Crise climática já causou perdas bilionárias para o agro do Uruguai

Published on: April 21, 2026

“O aumento da frequência e da intensidade de eventos extremos eleva os riscos de fracasso na produção agropecuária…”

Walter Baethgen é professor emérito da Universidade de Columbia, onde atuou como pesquisador sênior e diretor do Centro de Pesquisa sobre Clima e Sociedade da Climate School, além de diretor do Centro de Agricultura e Segurança Alimentar do Earth Institute. Foi vice-presidente do Conselho Diretor do Instituto Nacional de Pesquisa Agropecuária do Uruguai. 

Baethgen é mestre e doutor pela Virginia Polytechnic Institute and State University, formado em engenharia agronômica pela Universidade da República, no Uruguai.


Walter Baethgen, professor na Universidade de Columbia

AgriBrasilis – Qual é a relação entre os gases de efeito estufa e a ocorrência de fenômenos meteorológicos extremos?

Walter Baethgen – O aquecimento global acumula energia térmica na atmosfera e nos oceanos, o que desestabiliza os padrões climáticos globais ao intensificar o ciclo hidrológico global, aumentando a evaporação e o teor de vapor d’água na atmosfera. Isso resulta em um aumento na frequência e na intensidade de eventos extremos, como ondas de calor, secas, incêndios florestais e inundações.

AgriBrasilis – Como a mudança do clima está afetando a agricultura uruguaia?

Walter Baethgen – O aumento da frequência e da intensidade de eventos extremos eleva os riscos de fracasso na produção agropecuária. Em particular, aumentam os riscos da produção realizada “a céu aberto”, que depende diretamente das condições climáticas existentes.

AgriBrasilis – Quais medidas preventivas estão sendo implementadas pelo governo e pelo setor privado?

Walter Baethgen – Existe uma série de esforços públicos e privados para melhorar a capacidade de adaptação à mudança do clima. O governo dispõe de fundos emergenciais para ajudar os produtores menores, existem seguros públicos e privados que tentam transferir pelo menos parte desses riscos associados ao clima, e está sendo estimulado o desenvolvimento da irrigação onde isso é possível. No campo da pesquisa, existem trabalhos específicos voltados à adoção de práticas de manejo que tornem os sistemas de produção mais resilientes.

AgriBrasilis – Qual é o custo econômico das secas para a agricultura uruguaia?

Walter Baethgen – O custo das secas é muito significativo para a economia uruguaia. Por exemplo, estima-se que a seca de 2022/23, a pior já registrada na história do Uruguai, resultou em perdas diretas de mais de US$ 1,8 bilhão.
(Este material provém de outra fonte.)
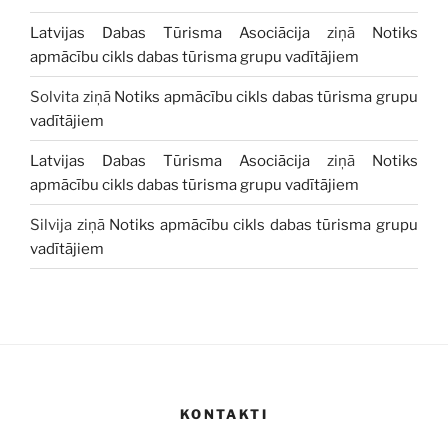
Latvijas Dabas Tūrisma Asociācija
ziņā
Notiks
apmācību cikls dabas tūrisma grupu vadītājiem
Solvita
ziņā
Notiks apmācību cikls dabas tūrisma grupu
vadītājiem
Latvijas Dabas Tūrisma Asociācija
ziņā
Notiks
apmācību cikls dabas tūrisma grupu vadītājiem
Silvija
ziņā
Notiks apmācību cikls dabas tūrisma grupu
vadītājiem
KONTAKTI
Isso já é muito negativo por si só, mas, além disso, o agro gera um impacto multiplicador sobre o restante da economia que pode chegar a um fator de 3 ou mais, ou seja, para cada dólar perdido no agro, o país perde 3 dólares.

AgriBrasilis – O que o país aprendeu com a crise hídrica de 2022/2023?

Walter Baethgen – Isso não foi algo novo para o agro. Foi uma situação já vivida muitas vezes, mas com intensidade bem maior.

Dada a importância do agro para a economia e, particularmente, para as exportações do Uruguai, creio que ficou clara a necessidade de tornar os sistemas agropecuários mais resilientes. Isso inclui desenvolver a irrigação onde for possível, diversificar a produção, identificar sistemas mais resilientes e tentar mitigar a maior proporção possível dos riscos por meio de instrumentos financeiros, como os seguros.

AgriBrasilis – Por que segue sendo difícil alcançar um consenso entre os países com maiores emissões para reduzir as emissões de gases de efeito estufa?

Walter Baethgen – O problema das emissões de gases de efeito estufa hoje está no setor de energia: 75% das emissões totais globais vêm da queima de combustíveis fósseis. Atualmente, 80% da matriz energética global ainda depende de combustíveis fósseis. Portanto, embora existam países comprometidos em reduzir essa dependência, será um processo lento. Essas dificuldades aumentam quando alguns países sequer se comprometem a reduzir as emissões.

Mais de 50% das emissões totais de gases de efeito estufa vêm da China, dos Estados Unidos e da União Europeia. É nesses países que é necessário acelerar a transição para energias renováveis. Naturalmente, esse também será um processo lento, dada a dependência de combustíveis fósseis da matriz energética atual.